CITY HALL

Tax cap alarm grows louder at City Hall

As bill proposing 2.5% limit on tax revenue hike advances at Capitol, Adler and council members voice their opposition

Elizabeth Findell
efindell@statesman.com
Austin Mayor Steve Adler says if it passes, a state bill that would require voter approval for cities to increase their tax revenue more than 2.5% annually "would have a profound and significantly prejudicial and horrible impact on our city and how we operate." [DEBORAH CANNON / AMERICAN-STATESMAN]

Before the Austin City Council voted on any agenda items two weeks ago, Mayor Steve Adler was deep into a passionate monologue about a subject not on the agenda: the dangers to Austin of a Legislature-proposed tax increase cap.

Segueing from talk about a homelessness initiative, Adler said there was something he wanted to mention “while there is a room full of people — a real important something that impacts our ability to put something like this on the agenda.” At the time, a Texas House committee had passed a measure that would require voter approval for cities to increase their tax revenue more than 2.5% — a cap that would drop steeply from the current 8% figure. An identical bill was filed in the Senate.

This Thursday, the House is expected to consider the bill, as Austin leaders amp up their opposition with the expected passage of a resolution panning the proposal.

“If that (2.5%) were ever able to be something that was passed by the Legislature, it would have a profound and significantly prejudicial and horrible impact on our city and how we operate,” Adler said of a quickly growing city that raises taxes the maximum amount most years.

Even if Austin added no new city spending, a 2.5% bump in tax revenue would not cover the rising costs of health insurance and salary increases for existing employees, Adler said. It would mean continual cuts to city services, he said. Moreover, while property taxes make up only about half of the city’s revenue, other sources are less stable and growing less quickly.

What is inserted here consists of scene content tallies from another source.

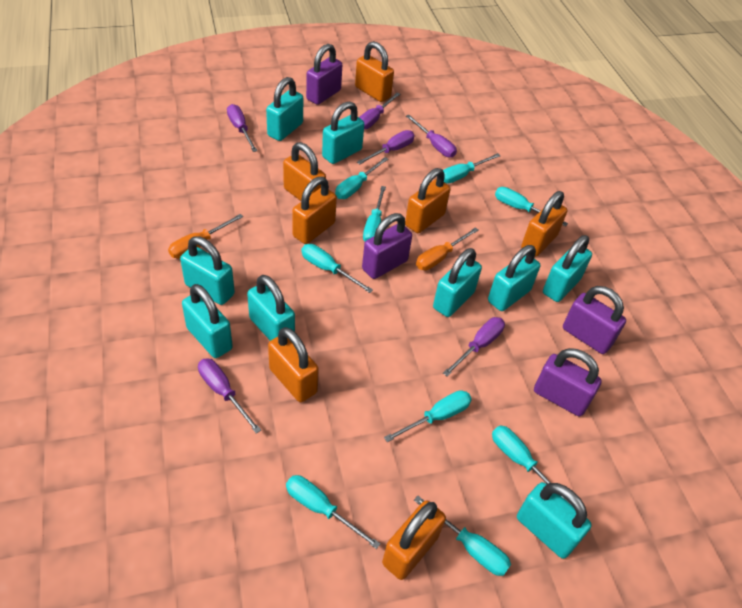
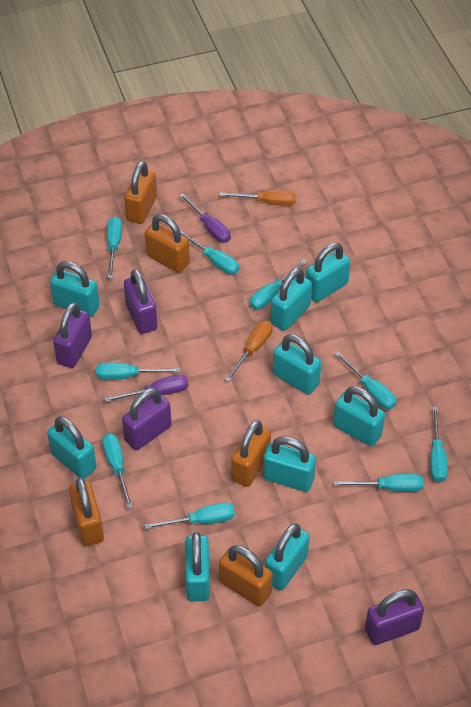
orange padlock: [268,327,319,402] [283,142,326,201] [292,177,337,244] [355,41,394,102] [382,501,446,580] [405,168,451,233] [521,191,567,257] = 7 -> [69,478,104,546] [124,161,157,224] [145,214,190,273] [219,545,273,607] [231,420,271,487] = 5
purple screwdriver: [198,358,261,434] [227,104,258,152] [357,130,415,165] [359,92,400,130] [406,115,457,158] [443,317,505,376] = 6 -> [104,375,188,402] [179,194,231,243] = 2

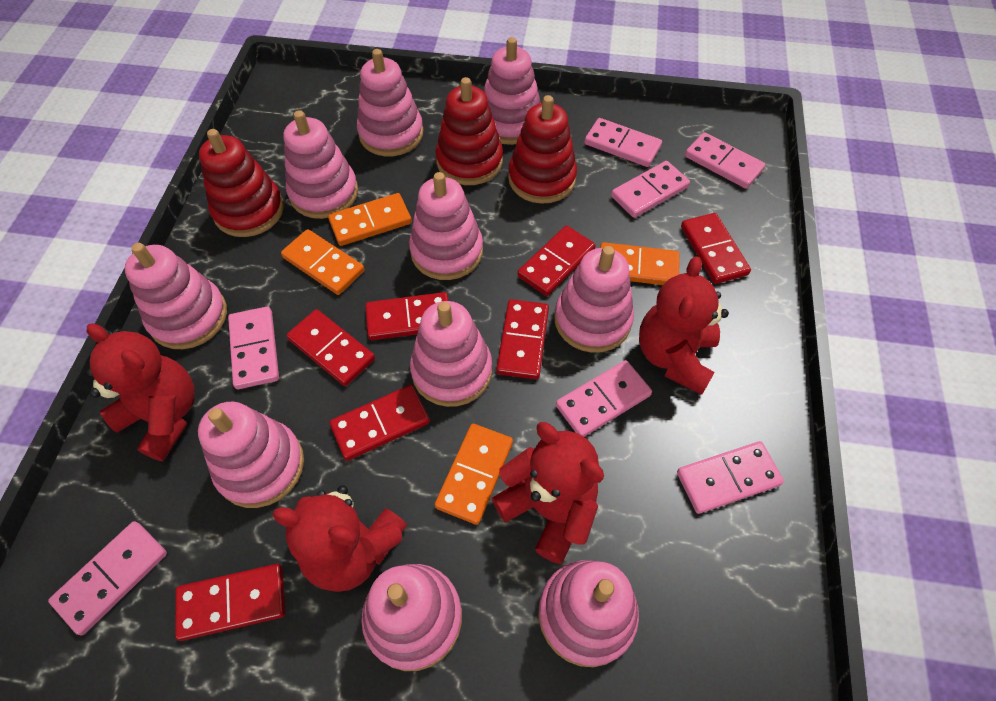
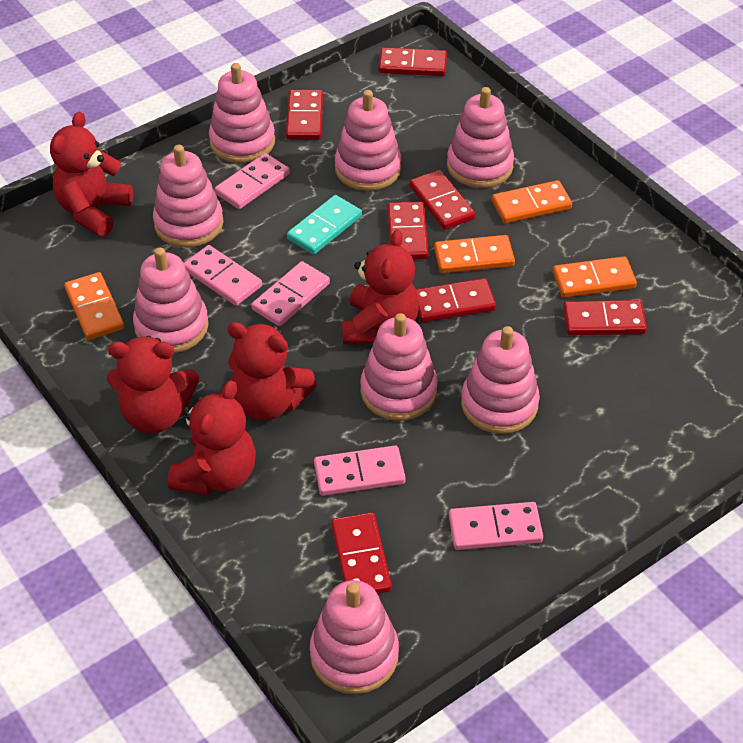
pink domino: [48,521,167,635] [228,307,279,389] [556,360,652,437] [584,118,662,167] [611,161,690,218] [677,441,784,514] [685,132,765,189] = 7 -> [184,245,262,306] [215,153,290,209] [251,261,330,326] [314,446,406,496] [449,502,543,550] = 5
pink stacking toy: [124,243,227,349] [198,402,304,508] [283,110,358,219] [357,49,423,156] [361,564,462,671] [409,172,483,280] [410,301,492,407] [484,37,540,145] [538,560,639,667] [554,246,634,353] = 10 -> [133,248,209,353] [153,145,223,248] [209,63,275,163] [310,580,399,694] [335,90,402,191] [360,313,438,421] [447,87,514,188] [461,326,540,434] = 8
red stacking toy: [199,129,284,237] [435,77,503,185] [508,95,577,204] = 3 -> none = 0
red teddy bear: [86,324,194,461] [272,485,407,592] [492,422,604,564] [639,256,729,395] = 4 -> [50,112,133,237] [107,336,199,433] [167,380,256,495] [227,322,317,420] [342,229,419,344] = 5
turquoise domino: none = 0 -> [287,195,362,255] = 1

“If this Legislature actually follows through with a 2.5% tax cap, then we’re in trouble,” the mayor said. “We’re going to have to start cutting things that are core to our values. … It would fundamentally impact how we preserve the quality of life and our economy.”

Mayors and other local leaders statewide have raised the same warnings, in speeches and opinion editorials.

This week, Adler will go a step beyond a soliloquy and join with other council colleagues to consider a resolution formally opposing the bill in its current form. The resolution, from Council Members Delia Garza, Greg Casar, Jimmy Flannigan and Ann Kitchen, along with Adler, says the tax cap would save the average Austin taxpayer only about $5 per month, but cause the city to lose money needed to pay 549 police officers or cover half of its yearly budget for parks.

The proposed cap “represents an impending crisis by limiting the City’s ability to provide for public safety and other essential services,” the draft resolution reads.

Austin leaders have spoken out against measures similar to the proposed cap in the past, and they made opposing a lower tax cap their top priority on the city’s legislative agenda this year. But their growing criticism of the idea reflects an increasing alarm as the bill progresses at the Capitol.

“Right now, bills are actually coming on the floor,” said Cynthia Van Maanen, a policy adviser for Garza. “It’s at this point that we need to really step up and make constituents aware of what would happen if this passed.”

Van Maanen noted that in previous sessions, lawmakers have sought to lower the cap to 4% or 6% and not found success. With votes moving the bill further along, the window is narrowing for lawmakers to adjust it.

Local officials had hoped the 2.5% cap would simply be a starting point in legislative negotiations. They also suggested that the bill include a carve-out exempting public safety costs from its provisions. Public safety makes up nearly 70% of Austin’s budget, and public safety funding is also a priority for state leaders.

Adler has consistently argued that the real reason Austinites feel taxes are spiking is because school district taxes are so high — since much of the Austin district's tax revenue goes back to the state to be redistributed to less property-wealthy districts. Critics have called this existing school tax “recapture” system broken, and the Legislature has started a move toward some school district tax relief.

Meanwhile, Gov. Greg Abbott, House Speaker Dennis Bonnen and Lt. Gov. Dan Patrick, who leads the Senate, announced Wednesday that they had agreed on a plan to increase the state sales tax 1% and use the revenue to buy down property tax rates.

Some conservatives immediately cheered the plan as a good tax swap, but some Democrats derided it as a tax on the poor, because lower income residents must spend a higher proportion of their incomes.